问题
I have a working tone detector which uses an FFT to determine whether a tone (or tone pair) of a particular frequency is present in an audio stream (if sufficiently above the noise floor). What method could I use to more precisely locate the onset time and duration of that tone? I am looking for something far more precise than the FFT frame duration (about 50 ms). The tone is assumed to be much longer than an FFT frame.
回答1:
If the particular frequency is known ahead of time, you could design a bandpass filter centered around that frequency and then just use an energy detector on the output.
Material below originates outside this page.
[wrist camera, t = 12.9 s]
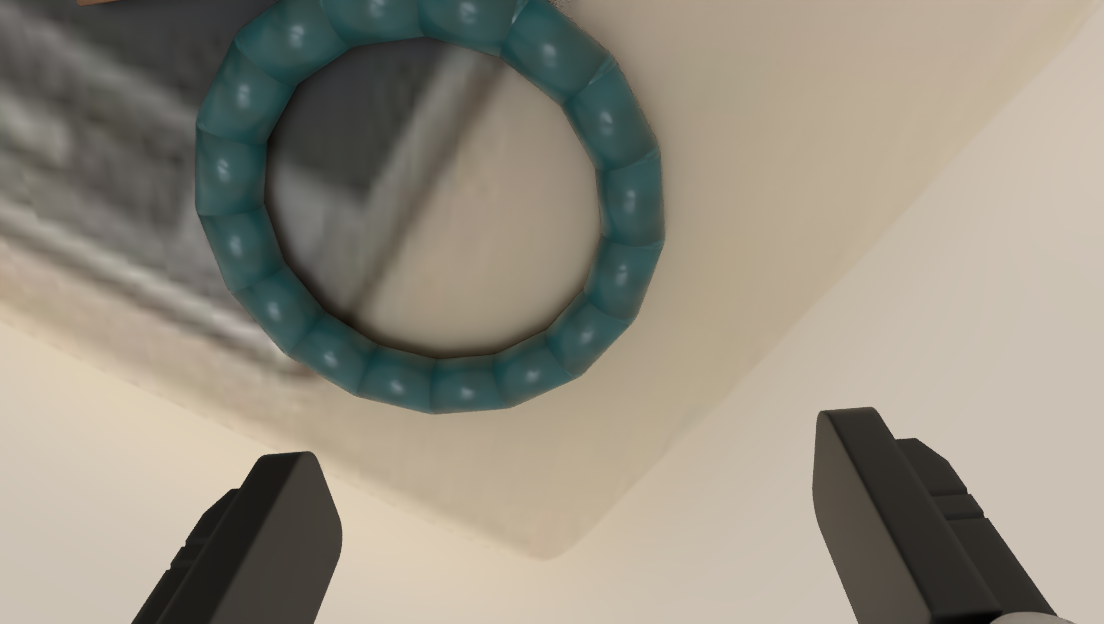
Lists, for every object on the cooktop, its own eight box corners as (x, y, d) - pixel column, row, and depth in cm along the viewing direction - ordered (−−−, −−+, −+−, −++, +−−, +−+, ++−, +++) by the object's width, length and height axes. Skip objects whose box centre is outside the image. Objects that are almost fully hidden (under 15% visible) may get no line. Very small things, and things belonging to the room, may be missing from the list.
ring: (295, 406, 33) (275, 438, 30) (140, 0, 24) (97, 5, 22) (672, 374, 31) (678, 406, 29) (643, -79, 22) (648, -82, 20)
You'd have to account for the bulk delay through the filter, and probably also the rise and fall times of the steady-state response.
If you're using the FFT output to actually detect the tone, and you have sufficient memory to keep the recent past samples, you could get a rough estimate of the onset from the FFT, go back in time a few hundred milliseconds before, and start mixing the samples by a sinusoid at the detected frequency. Then run the mixed samples through a low-pass filter. Your tone detection, mixer, and LPF frequency resolutions/bandwidths will have to match, and again you'll need to consider the LPF characteristics.
回答2:
Sounds like DTMF detection. The standard technique for this is the Goertzel algorithm. You need one Goertzel detector for each frequency of interest, so you need to know the frequencies a priori.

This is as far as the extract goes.